- Born: 1933
- Died: January 30, 2023 (aged 89–90)
- Education: Barnard College (BA) New York University (JD)
- Occupations: Lawyer, executive
- Employer: Skadden, Arps, Slate, Meagher & Flom
- Known for: Chairman of the Carnegie Corporation of New York
- Spouse: Mark N. Kaplan
- Children: 2

= Helene L. Kaplan =

American lawyer and nonprofit executive (1933–2023)

Helene Lois Kaplan (1933 – January 30, 2023) was an American lawyer and nonprofit executive. She was of counsel at Skadden, Arps, Slate, Meagher & Flom and was the first person to serve as two-time Chairman of the Carnegie Corporation of New York.

== Biography ==
Kaplan was born Helene Lois Finklestein. She graduated from Barnard College in 1953 and New York University School of Law in 1967. She was a student of sociologist Mirra Komarovsky at Barnard.

She was a partner of Webster & Sheffield before joining Skadden, Arps, Slate, Meagher & Flom in 1990. She retired from the practice of law in 2012.

She was named a director of the Carnegie Corporation of New York in 1980 and held the title of chair from 1985 to 1990. She also was elected vice-chair twice, serving in that capacity from 1981 to 1984 and from 1998 until 2002. She was elected chairman in 2002 and served until her retirement on March 1, 2007. She is one of the only two honorary trustees of the foundation, alongside Newton N. Minow.

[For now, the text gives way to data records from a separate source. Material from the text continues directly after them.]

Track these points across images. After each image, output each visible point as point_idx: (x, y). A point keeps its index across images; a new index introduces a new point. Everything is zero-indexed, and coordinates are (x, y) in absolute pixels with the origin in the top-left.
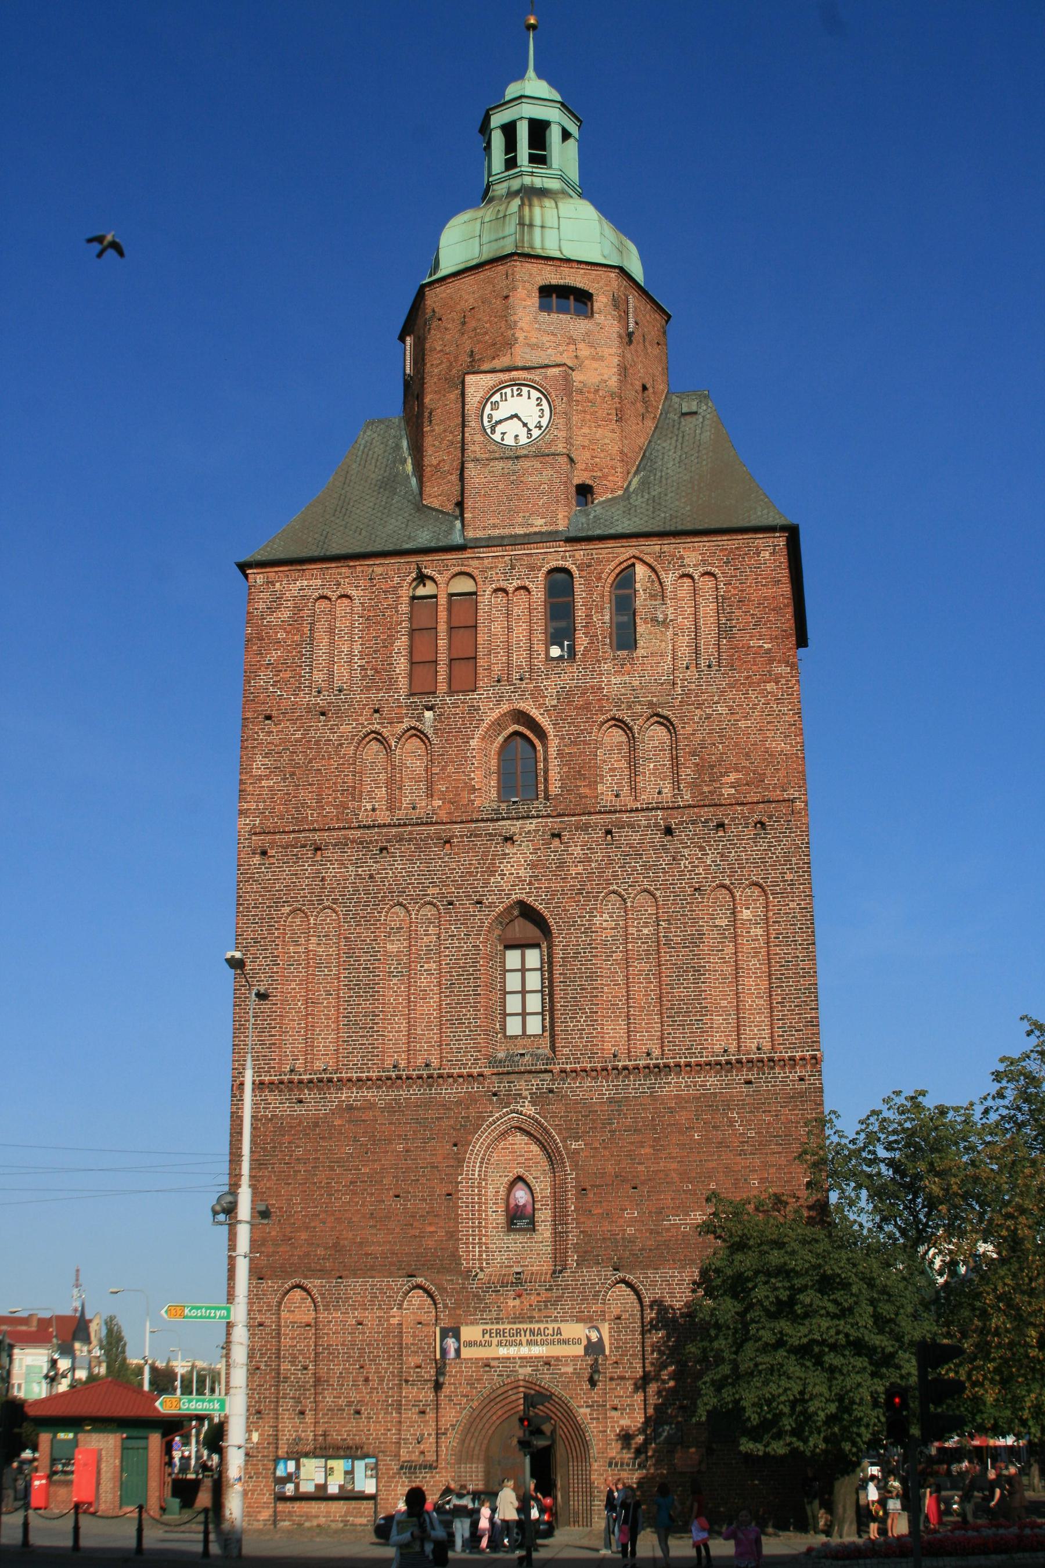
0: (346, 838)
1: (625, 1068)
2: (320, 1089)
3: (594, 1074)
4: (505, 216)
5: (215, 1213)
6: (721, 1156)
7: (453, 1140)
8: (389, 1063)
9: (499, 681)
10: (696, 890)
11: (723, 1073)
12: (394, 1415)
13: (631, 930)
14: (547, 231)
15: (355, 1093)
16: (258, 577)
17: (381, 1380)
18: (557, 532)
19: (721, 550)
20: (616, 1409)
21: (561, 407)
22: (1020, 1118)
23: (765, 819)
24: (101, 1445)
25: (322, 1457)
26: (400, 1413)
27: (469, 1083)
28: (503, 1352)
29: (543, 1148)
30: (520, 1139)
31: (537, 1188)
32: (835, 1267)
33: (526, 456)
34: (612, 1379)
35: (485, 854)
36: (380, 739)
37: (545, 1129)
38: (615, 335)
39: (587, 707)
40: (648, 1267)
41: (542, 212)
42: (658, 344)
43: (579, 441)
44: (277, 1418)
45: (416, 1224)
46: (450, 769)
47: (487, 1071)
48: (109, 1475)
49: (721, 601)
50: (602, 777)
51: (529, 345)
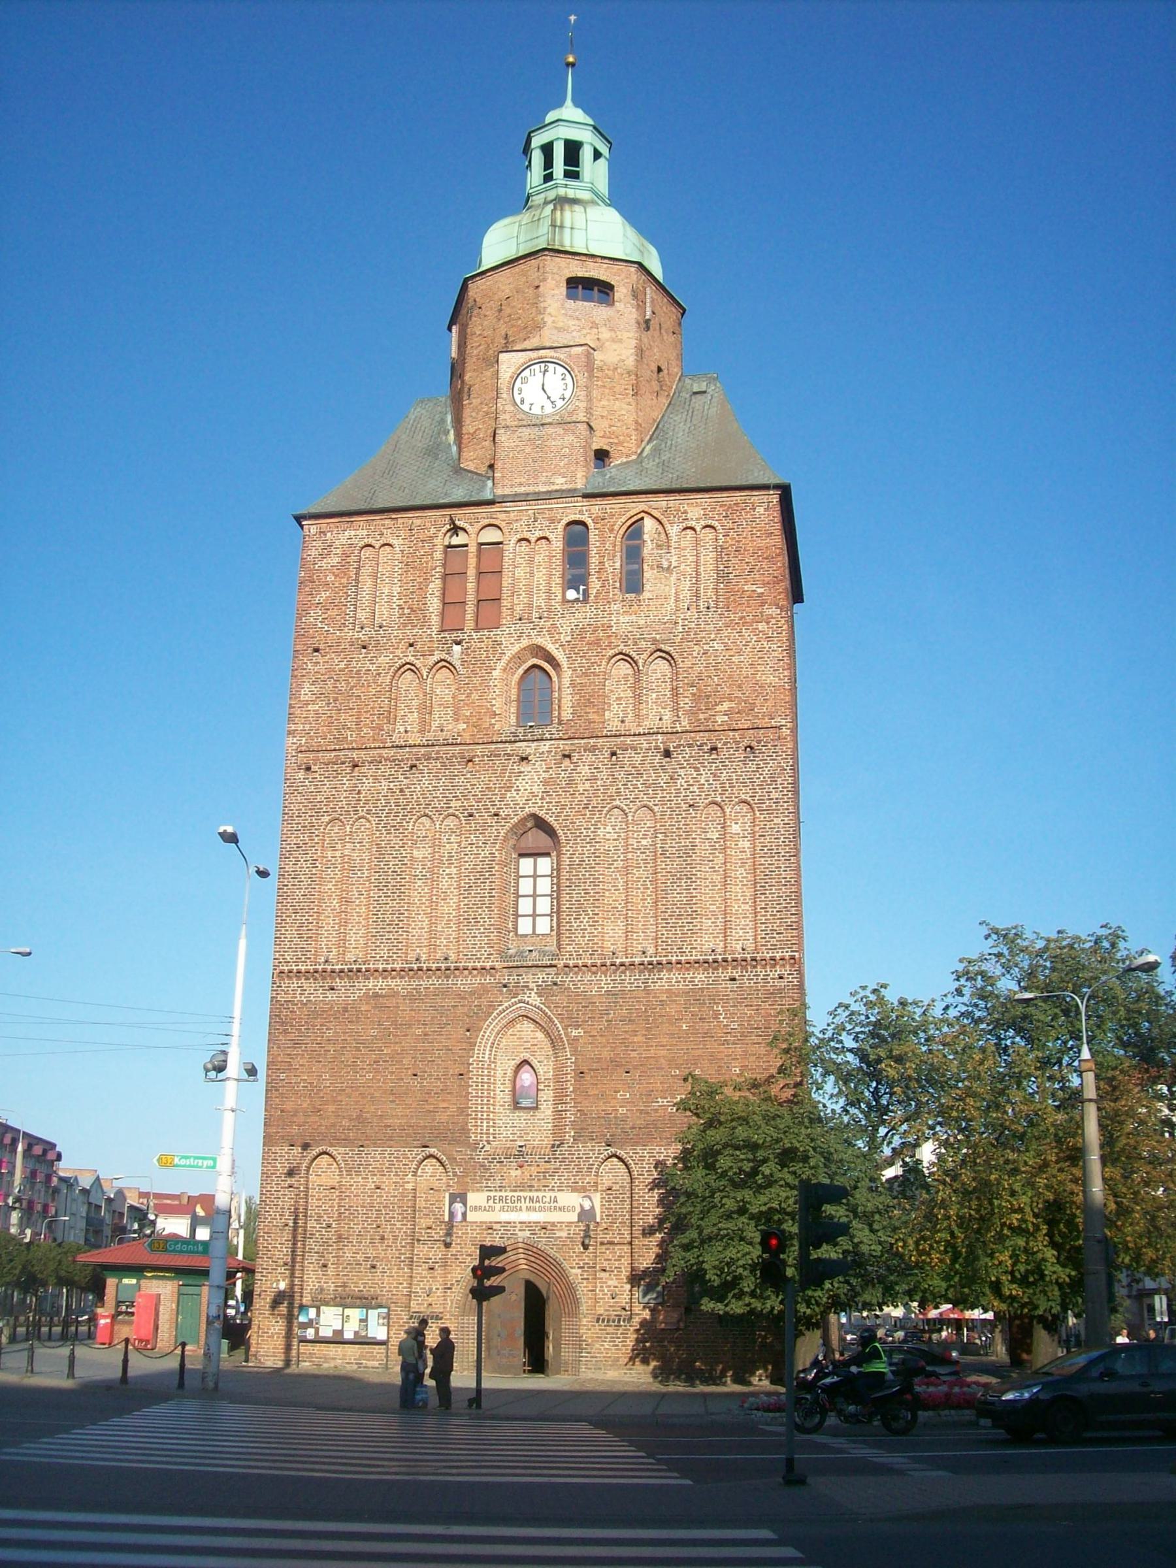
0: (381, 756)
1: (622, 965)
2: (350, 978)
3: (594, 969)
4: (539, 219)
5: (207, 1070)
6: (705, 1045)
7: (467, 1026)
8: (412, 956)
9: (520, 619)
10: (690, 806)
11: (711, 971)
12: (406, 1270)
13: (631, 841)
14: (575, 231)
15: (381, 983)
16: (311, 527)
17: (396, 1238)
18: (575, 490)
19: (721, 506)
20: (604, 1270)
21: (582, 380)
22: (978, 1014)
23: (754, 744)
24: (160, 1291)
25: (341, 1306)
26: (411, 1269)
27: (483, 975)
28: (505, 1217)
29: (548, 1035)
30: (528, 1026)
31: (541, 1071)
32: (794, 1141)
33: (550, 424)
34: (602, 1244)
35: (504, 771)
36: (412, 668)
37: (549, 1017)
38: (633, 321)
39: (597, 643)
40: (636, 1144)
41: (570, 216)
42: (674, 333)
43: (597, 412)
44: (302, 1270)
45: (430, 1100)
46: (475, 696)
47: (497, 965)
48: (167, 1317)
49: (720, 551)
50: (610, 705)
51: (556, 328)
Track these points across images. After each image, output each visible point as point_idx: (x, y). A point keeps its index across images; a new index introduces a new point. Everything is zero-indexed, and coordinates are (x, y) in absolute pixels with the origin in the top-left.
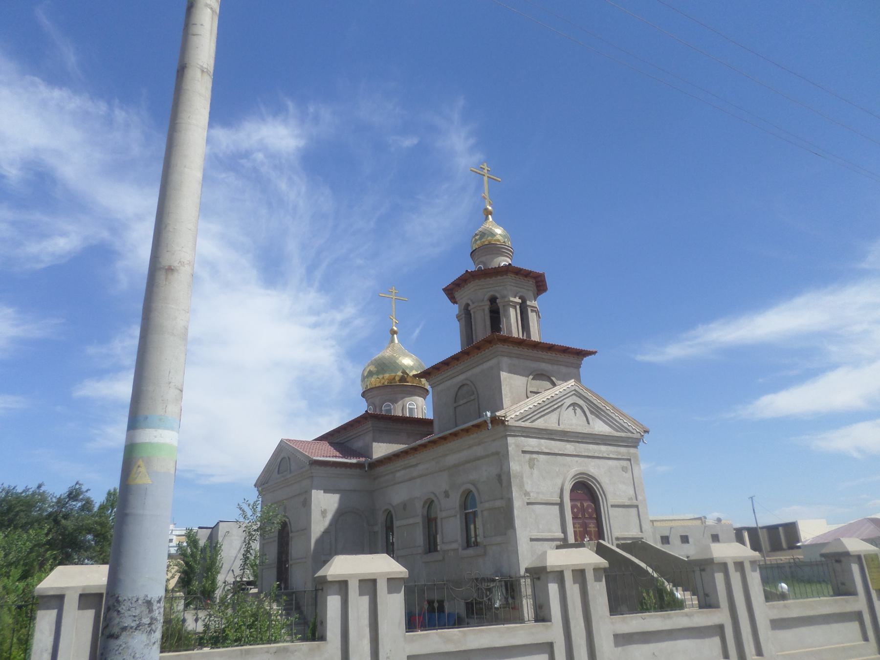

In addition to her non-profit and legal careers, she was a trustee of Barnard College and served as the chairman of its board of trustees. She was also a trustee and chairman of Mount Sinai School of Medicine. She was also a trustee of the New York Foundation from 1976 to 1986, a former director of the Council on Foreign Relations from 1994 to 1996, a former trustee of the American Museum of Natural History, the Mitre Corporation, and the John Simon Guggenheim Memorial Foundation from 1981 to 1997. In 1990, she was elected a member of the American Academy of Arts and Sciences. She is a trustee emeriti of the Institute for Advanced Study, The Commonwealth Fund, and the J. Paul Getty Trust.

She has also served as a director of various companies, including ExxonMobil, MetLife, The May Department Stores Company, JPMorgan Chase and its predecessor Chemical Bank, and Verizon Communications.

From 1986 to 1990, she served as a member of the U.S. Secretary of State's Advisory Committee on South Africa.

Kaplan was awarded an honorary doctorate of laws from Columbia University in 1990 and an honorary doctorate of humane letters from Mount Sinai School of Medicine in 2001.

She was also one of the first women to be admitted to the Century Association in 1988, along with Jacqueline Kennedy Onassis and Brooke Astor.

== Personal life and family ==
Kaplan was married to fellow Skadden lawyer Mark N. Kaplan and the couple had two children.